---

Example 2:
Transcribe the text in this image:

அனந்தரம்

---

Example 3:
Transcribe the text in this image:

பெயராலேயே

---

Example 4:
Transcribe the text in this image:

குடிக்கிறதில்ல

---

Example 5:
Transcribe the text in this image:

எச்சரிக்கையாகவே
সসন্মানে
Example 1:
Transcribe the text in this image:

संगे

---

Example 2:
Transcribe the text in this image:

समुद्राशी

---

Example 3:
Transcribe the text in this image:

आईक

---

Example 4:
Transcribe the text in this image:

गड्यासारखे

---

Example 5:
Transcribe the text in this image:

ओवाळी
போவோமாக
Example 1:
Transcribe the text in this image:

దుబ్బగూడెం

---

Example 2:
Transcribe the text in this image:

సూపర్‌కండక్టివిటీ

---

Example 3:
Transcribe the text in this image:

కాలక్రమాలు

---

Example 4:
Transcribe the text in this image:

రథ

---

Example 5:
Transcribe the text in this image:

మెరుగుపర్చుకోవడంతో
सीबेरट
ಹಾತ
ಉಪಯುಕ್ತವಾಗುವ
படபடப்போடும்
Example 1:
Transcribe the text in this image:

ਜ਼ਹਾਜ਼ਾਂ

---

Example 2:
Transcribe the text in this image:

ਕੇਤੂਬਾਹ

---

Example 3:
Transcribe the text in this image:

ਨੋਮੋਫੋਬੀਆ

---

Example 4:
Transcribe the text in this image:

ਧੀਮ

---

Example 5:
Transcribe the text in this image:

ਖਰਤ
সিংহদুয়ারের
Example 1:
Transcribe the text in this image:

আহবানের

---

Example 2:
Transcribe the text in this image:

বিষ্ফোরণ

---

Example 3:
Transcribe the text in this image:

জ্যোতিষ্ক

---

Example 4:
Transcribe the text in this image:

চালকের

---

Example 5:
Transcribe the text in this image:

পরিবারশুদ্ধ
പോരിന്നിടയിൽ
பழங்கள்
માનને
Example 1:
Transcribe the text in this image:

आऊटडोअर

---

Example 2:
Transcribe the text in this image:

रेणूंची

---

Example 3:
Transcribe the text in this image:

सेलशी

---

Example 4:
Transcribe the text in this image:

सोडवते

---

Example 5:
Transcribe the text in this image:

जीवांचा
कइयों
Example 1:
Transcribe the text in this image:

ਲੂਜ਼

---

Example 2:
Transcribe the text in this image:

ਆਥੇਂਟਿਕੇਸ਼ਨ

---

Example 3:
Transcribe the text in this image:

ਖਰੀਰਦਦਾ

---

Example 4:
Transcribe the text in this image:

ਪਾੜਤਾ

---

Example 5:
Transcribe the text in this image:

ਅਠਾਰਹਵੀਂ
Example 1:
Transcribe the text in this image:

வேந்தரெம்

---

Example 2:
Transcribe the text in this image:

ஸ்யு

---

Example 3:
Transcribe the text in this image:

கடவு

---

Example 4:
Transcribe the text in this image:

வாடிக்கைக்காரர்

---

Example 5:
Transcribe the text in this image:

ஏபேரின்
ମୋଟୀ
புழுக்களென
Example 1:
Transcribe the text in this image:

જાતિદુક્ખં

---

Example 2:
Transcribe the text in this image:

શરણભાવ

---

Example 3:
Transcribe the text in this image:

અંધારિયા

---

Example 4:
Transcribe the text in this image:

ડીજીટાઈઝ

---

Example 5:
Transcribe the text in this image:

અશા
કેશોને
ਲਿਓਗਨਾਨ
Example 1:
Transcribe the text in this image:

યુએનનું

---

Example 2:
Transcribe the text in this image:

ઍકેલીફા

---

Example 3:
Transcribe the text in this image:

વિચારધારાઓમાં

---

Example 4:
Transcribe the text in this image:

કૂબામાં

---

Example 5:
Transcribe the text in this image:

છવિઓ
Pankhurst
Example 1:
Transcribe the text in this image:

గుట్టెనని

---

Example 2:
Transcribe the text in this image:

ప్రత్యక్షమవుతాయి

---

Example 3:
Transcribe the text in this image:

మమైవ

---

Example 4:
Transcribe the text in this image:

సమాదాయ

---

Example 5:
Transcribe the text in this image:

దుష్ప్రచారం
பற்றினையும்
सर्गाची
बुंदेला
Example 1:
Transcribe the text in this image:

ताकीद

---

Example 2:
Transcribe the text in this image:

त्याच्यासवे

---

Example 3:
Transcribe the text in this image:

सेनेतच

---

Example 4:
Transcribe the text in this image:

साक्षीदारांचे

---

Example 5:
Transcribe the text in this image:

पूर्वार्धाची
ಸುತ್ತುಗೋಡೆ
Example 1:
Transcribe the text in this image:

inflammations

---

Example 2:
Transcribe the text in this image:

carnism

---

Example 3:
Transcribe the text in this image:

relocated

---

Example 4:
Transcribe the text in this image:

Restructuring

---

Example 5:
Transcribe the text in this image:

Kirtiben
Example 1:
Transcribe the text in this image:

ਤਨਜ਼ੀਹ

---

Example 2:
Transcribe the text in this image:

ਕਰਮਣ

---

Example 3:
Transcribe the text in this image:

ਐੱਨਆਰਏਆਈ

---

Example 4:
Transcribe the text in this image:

....................

Word for word, copy all of the listing above.

▶ **EXERCISE RESULT**
---

Example 2:
Transcribe the text in this image:

அனந்தரம்

---

Example 3:
Transcribe the text in this image:

பெயராலேயே

---

Example 4:
Transcribe the text in this image:

குடிக்கிறதில்ல

---

Example 5:
Transcribe the text in this image:

எச்சரிக்கையாகவே
সসন্মানে
Example 1:
Transcribe the text in this image:

संगे

---

Example 2:
Transcribe the text in this image:

समुद्राशी

---

Example 3:
Transcribe the text in this image:

आईक

---

Example 4:
Transcribe the text in this image:

गड्यासारखे

---

Example 5:
Transcribe the text in this image:

ओवाळी
போவோமாக
Example 1:
Transcribe the text in this image:

దుబ్బగూడెం

---

Example 2:
Transcribe the text in this image:

సూపర్‌కండక్టివిటీ

---

Example 3:
Transcribe the text in this image:

కాలక్రమాలు

---

Example 4:
Transcribe the text in this image:

రథ

---

Example 5:
Transcribe the text in this image:

మెరుగుపర్చుకోవడంతో
सीबेरट
ಹಾತ
ಉಪಯುಕ್ತವಾಗುವ
படபடப்போடும்
Example 1:
Transcribe the text in this image:

ਜ਼ਹਾਜ਼ਾਂ

---

Example 2:
Transcribe the text in this image:

ਕੇਤੂਬਾਹ

---

Example 3:
Transcribe the text in this image:

ਨੋਮੋਫੋਬੀਆ

---

Example 4:
Transcribe the text in this image:

ਧੀਮ

---

Example 5:
Transcribe the text in this image:

ਖਰਤ
সিংহদুয়ারের
Example 1:
Transcribe the text in this image:

আহবানের

---

Example 2:
Transcribe the text in this image:

বিষ্ফোরণ

---

Example 3:
Transcribe the text in this image:

জ্যোতিষ্ক

---

Example 4:
Transcribe the text in this image:

চালকের

---

Example 5:
Transcribe the text in this image:

পরিবারশুদ্ধ
പോരിന്നിടയിൽ
பழங்கள்
માનને
Example 1:
Transcribe the text in this image:

आऊटडोअर

---

Example 2:
Transcribe the text in this image:

रेणूंची

---

Example 3:
Transcribe the text in this image:

सेलशी

---

Example 4:
Transcribe the text in this image:

सोडवते

---

Example 5:
Transcribe the text in this image:

जीवांचा
कइयों
Example 1:
Transcribe the text in this image:

ਲੂਜ਼

---

Example 2:
Transcribe the text in this image:

ਆਥੇਂਟਿਕੇਸ਼ਨ

---

Example 3:
Transcribe the text in this image:

ਖਰੀਰਦਦਾ

---

Example 4:
Transcribe the text in this image:

ਪਾੜਤਾ

---

Example 5:
Transcribe the text in this image:

ਅਠਾਰਹਵੀਂ
Example 1:
Transcribe the text in this image:

வேந்தரெம்

---

Example 2:
Transcribe the text in this image:

ஸ்யு

---

Example 3:
Transcribe the text in this image:

கடவு

---

Example 4:
Transcribe the text in this image:

வாடிக்கைக்காரர்

---

Example 5:
Transcribe the text in this image:

ஏபேரின்
ମୋଟୀ
புழுக்களென
Example 1:
Transcribe the text in this image:

જાતિદુક્ખં

---

Example 2:
Transcribe the text in this image:

શરણભાવ

---

Example 3:
Transcribe the text in this image:

અંધારિયા

---

Example 4:
Transcribe the text in this image:

ડીજીટાઈઝ

---

Example 5:
Transcribe the text in this image:

અશા
કેશોને
ਲਿਓਗਨਾਨ
Example 1:
Transcribe the text in this image:

યુએનનું

---

Example 2:
Transcribe the text in this image:

ઍકેલીફા

---

Example 3:
Transcribe the text in this image:

વિચારધારાઓમાં

---

Example 4:
Transcribe the text in this image:

કૂબામાં

---

Example 5:
Transcribe the text in this image:

છવિઓ
Pankhurst
Example 1:
Transcribe the text in this image:

గుట్టెనని

---

Example 2:
Transcribe the text in this image:

ప్రత్యక్షమవుతాయి

---

Example 3:
Transcribe the text in this image:

మమైవ

---

Example 4:
Transcribe the text in this image:

సమాదాయ

---

Example 5:
Transcribe the text in this image:

దుష్ప్రచారం
பற்றினையும்
सर्गाची
बुंदेला
Example 1:
Transcribe the text in this image:

ताकीद

---

Example 2:
Transcribe the text in this image:

त्याच्यासवे

---

Example 3:
Transcribe the text in this image:

सेनेतच

---

Example 4:
Transcribe the text in this image:

साक्षीदारांचे

---

Example 5:
Transcribe the text in this image:

पूर्वार्धाची
ಸುತ್ತುಗೋಡೆ
Example 1:
Transcribe the text in this image:

inflammations

---

Example 2:
Transcribe the text in this image:

carnism

---

Example 3:
Transcribe the text in this image:

relocated

---

Example 4:
Transcribe the text in this image:

Restructuring

---

Example 5:
Transcribe the text in this image:

Kirtiben
Example 1:
Transcribe the text in this image:

ਤਨਜ਼ੀਹ

---

Example 2:
Transcribe the text in this image:

ਕਰਮਣ

---

Example 3:
Transcribe the text in this image:

ਐੱਨਆਰਏਆਈ

---

Example 4:
Transcribe the text in this image:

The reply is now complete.